Er zijn drie typen bloedcellen:
ERYTROCYTEN (RODE BLOEDCELLEN)
• Aantal: Per liter bloed ongeveer 5000 miljard rode bloedcellen.
• Samenstelling: Bevatten hemoglobine (Hb), een ijzerhoudend eiwit dat zuurstof transporteert.
o Zuurstofbinding:
▪ In de longen bindt zuurstof aan hemoglobine, wat bloed helder rood maakt.
▪ In de weefsels wordt zuurstof afgegeven, waarna bloed donkerrood of paars
wordt.
o Afbraak:
▪ Tijdens de afbraak komt bilirubine vrij, dat door de lever wateroplosbaar wordt
gemaakt en via de gal naar de darm wordt uitgescheiden.
▪ Overmatige afbraak of leverproblemen kunnen leiden tot geelzucht (icterus).
• Vorm: Specifieke donutvorm zonder echt gat, wat zorgt voor een kleine diffusieafstand voor
zuurstof.
• Bloedgroepen: Bloedgroepen worden bepaald door antigenen op het oppervlak van erytrocyten
(A, B, O en rhesus).
o Rhesusantagonisme: Kan optreden bij rhesusnegatieve vrouwen die zwanger zijn van
een rhesuspositief kind. Dit kan leiden tot afweerreacties tegen de foetale erytrocyten bij
een volgende zwangerschap. Wordt voorkomen door het toedienen van anti-D injecties.

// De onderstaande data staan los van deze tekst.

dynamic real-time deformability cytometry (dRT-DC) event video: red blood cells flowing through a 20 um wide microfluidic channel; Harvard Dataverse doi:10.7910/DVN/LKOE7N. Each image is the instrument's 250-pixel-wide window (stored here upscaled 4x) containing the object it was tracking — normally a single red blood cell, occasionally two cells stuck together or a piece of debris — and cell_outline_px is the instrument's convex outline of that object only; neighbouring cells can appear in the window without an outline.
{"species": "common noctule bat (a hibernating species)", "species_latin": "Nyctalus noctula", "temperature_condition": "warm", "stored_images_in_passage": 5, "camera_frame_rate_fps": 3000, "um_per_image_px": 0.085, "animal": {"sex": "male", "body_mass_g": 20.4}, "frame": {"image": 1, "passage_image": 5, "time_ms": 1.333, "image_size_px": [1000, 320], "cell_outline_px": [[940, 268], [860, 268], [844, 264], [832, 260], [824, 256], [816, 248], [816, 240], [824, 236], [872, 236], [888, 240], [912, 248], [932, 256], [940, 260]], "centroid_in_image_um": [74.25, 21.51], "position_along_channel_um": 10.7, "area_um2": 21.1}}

LEUKOCYTEN (WITTE BLOEDCELLEN)
Leukocyten hebben een rol in de afweer en worden onderverdeeld in:
1. Granulocyten:
2
, Klinische Pathologie, 4e druk, H9, Bloed
o Functie: Fagocytose (opnemen en afbreken van micro-organismen).
o Proces: Bij ontstekingen verlaten granulocyten de bloedvaten om micro-organismen op
te ruimen.
2. Monocyten:
o Functie: Differentieert in weefsels naar macrofagen ("grote opeters").
o Proces: Net als granulocyten schakelen monocyten/macrofaag micro-organismen uit
door fagocytose.
3. Lymfocyten:
o Functie: Specifieke afweer gericht tegen specifieke antigenen.
o Typen:
▪ B-lymfocyten: Produceren immunoglobulinen (antistoffen) tegen specifieke
antigenen.
▪ T-lymfocyten:
▪ T-helpercellen: Stimuleren de afweerreactie.
▪ T-suppressorcellen: Remmen het immuunsysteem.
▪ NK-cellen (Natural Killer): Doden snel geïnfecteerde of kankercellen zonder
specifieke herkenning.
• Afwijkingen:
o Leukocytopenie: Een tekort aan witte bloedcellen, bijvoorbeeld door chemotherapie,
verlaagt de weerstand.
o Leukocytose: Een toename van witte bloedcellen, meestal een normale reactie bij
infecties.
TROMBOCYTEN (BLOEDPLAATJES)
• Aantal: Een essentieel onderdeel van de primaire hemostase.
• Functie:
o Bevorderen bloedstelping door te kleven aan beschadigde bloedvaten.
o Vorming van een "prop" bij vaatbeschadiging.
• Mechanisme:
o Trombocyten kleven aan blootliggend collageen dankzij de Von Willebrand-factor.
o Tromboxaan A2 stimuleert verdere aggregatie (klontering van bloedplaatjes).
o Aggregatie kan worden geremd door stoffen zoals acetylsalicylzuur, wat de kans op
trombose vermindert.
• Afbraak: Worden afgebroken in de milt.
• Bijzonderheden:
o Trombocyten reageren op endotheelschade. Naast bloedstelping kunnen ze bij schade
en vertraagde bloedstroming trombose veroorzaken.